Alistair Boyd CMG
October 1956. Arrived in Nairobi same day as Princess Margaret. She was on an official visit. I was three quarters way through hitch-hiking around the world on a challenge set by the Duke of Edinburgh and recorded in my book, published in 1962, titled Royal Challenge Accepted. That was my first experience of both Kenya and the Continent.
My whole career from 1957 until the late 1990s was with the UK Government’s Commonwealth Development Corporation (CDC). Happily, I was back in Kenya was in 1974 when CDC seconded me for one year to the Kenya Ministry of Finance (Hon Mwai Kibaki) to help establish the Government’s new Industrial Development Bank.
Six years later I returned to Nairobi as CDC’s Regional Director for East Africa until late 1983. In that role I was CDC’s representative on the Boards of many significant Kenyan organisations including KDTA, Bamburi Cement, Mumias Sugar, Housing Finance Company of Kenya, DFCK, Kenya Safari Lodges, Panafric Hotel, Kisumu Cotton Mills etc many of which organisations are in existence today albeit under different names.
After retiring from CDC in the 1990s I became Chair of AMREF UK and then served on the main AMREF/Flying Doctors Board in Nairobi. I remain a Trustee of the Amref Trust fund in UK and have was much involved in the work of Amref Uganda.
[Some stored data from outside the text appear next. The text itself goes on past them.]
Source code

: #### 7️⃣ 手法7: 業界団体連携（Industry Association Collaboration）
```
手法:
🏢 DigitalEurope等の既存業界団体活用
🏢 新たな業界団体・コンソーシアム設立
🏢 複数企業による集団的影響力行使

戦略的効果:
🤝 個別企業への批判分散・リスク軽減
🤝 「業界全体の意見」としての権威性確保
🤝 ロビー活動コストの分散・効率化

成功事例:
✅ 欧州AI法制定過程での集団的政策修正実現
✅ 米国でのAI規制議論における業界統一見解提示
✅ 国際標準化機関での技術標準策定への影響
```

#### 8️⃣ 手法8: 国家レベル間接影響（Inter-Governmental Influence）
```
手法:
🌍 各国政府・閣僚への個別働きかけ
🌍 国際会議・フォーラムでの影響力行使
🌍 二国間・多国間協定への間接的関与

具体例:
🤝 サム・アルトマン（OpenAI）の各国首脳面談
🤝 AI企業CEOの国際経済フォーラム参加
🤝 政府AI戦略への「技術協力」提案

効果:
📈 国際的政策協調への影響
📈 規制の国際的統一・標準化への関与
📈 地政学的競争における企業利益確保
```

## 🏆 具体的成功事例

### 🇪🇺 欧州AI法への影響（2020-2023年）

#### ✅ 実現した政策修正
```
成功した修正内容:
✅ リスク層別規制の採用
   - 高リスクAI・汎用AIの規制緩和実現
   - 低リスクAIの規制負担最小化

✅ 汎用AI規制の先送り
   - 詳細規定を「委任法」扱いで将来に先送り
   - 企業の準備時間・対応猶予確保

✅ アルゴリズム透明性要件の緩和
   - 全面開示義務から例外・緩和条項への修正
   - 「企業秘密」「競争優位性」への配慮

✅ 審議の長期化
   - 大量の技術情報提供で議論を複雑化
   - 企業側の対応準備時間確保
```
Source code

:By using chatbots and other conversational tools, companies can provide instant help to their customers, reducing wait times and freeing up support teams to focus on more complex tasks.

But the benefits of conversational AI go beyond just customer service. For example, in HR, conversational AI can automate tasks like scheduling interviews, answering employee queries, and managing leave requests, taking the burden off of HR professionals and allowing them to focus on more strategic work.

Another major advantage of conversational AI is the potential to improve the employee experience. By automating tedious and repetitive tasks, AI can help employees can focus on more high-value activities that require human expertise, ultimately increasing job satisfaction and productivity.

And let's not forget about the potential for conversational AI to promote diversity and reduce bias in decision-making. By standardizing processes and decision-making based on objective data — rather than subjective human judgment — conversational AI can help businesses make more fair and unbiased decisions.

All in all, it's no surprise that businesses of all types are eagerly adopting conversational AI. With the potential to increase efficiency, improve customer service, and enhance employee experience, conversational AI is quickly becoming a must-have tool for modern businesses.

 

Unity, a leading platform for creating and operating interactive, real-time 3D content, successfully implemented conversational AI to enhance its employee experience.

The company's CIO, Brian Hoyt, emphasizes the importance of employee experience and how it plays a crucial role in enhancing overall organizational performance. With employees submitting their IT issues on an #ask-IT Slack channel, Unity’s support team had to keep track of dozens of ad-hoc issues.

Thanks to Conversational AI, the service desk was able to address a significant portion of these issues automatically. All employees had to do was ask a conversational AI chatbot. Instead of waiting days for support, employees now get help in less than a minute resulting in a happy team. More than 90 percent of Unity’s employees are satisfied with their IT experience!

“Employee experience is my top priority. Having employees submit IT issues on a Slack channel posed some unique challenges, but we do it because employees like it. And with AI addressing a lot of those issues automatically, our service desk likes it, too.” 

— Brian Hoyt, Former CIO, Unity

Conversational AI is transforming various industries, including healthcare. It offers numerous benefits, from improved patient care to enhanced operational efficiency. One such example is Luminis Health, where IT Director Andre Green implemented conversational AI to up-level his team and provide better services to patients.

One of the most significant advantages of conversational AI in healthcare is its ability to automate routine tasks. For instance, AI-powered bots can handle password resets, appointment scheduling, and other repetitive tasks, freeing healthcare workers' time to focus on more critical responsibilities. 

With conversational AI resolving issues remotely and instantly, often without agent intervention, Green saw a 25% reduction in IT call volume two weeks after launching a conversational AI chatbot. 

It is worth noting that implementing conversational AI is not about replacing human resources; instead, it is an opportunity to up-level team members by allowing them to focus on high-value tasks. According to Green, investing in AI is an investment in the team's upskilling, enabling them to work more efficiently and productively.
My connection with Kenya, and sub-Saharan Africa, has for the last 20 years been stimulated in my role as a vice chair of the Royal African Society and as a Trustee of the African Fellowship Trust in association with the Royal Agricultural University at Cirencester.
I have made many very close friends in East Africa, helping with their education and providing hospitality in the UK. Two Kenyans I regard as my honorary sons and I am uncle (kijana mzee) to many more. Some of my happiest moments were sharing Xmas and New Year holidays with my extended Kenyan family in Mombasa and the South Coast.
My long membership of the Kenya Society and the Eastern Africa Association has ensured that I remain in touch with the latest economic, political and social developments in the Country. My hope is that the Society will both remain a natural home for those of us who have had the good fortune to have been associated with Kenya and importantly an increasingly relevant organisation for the large number of Kenyan diaspora.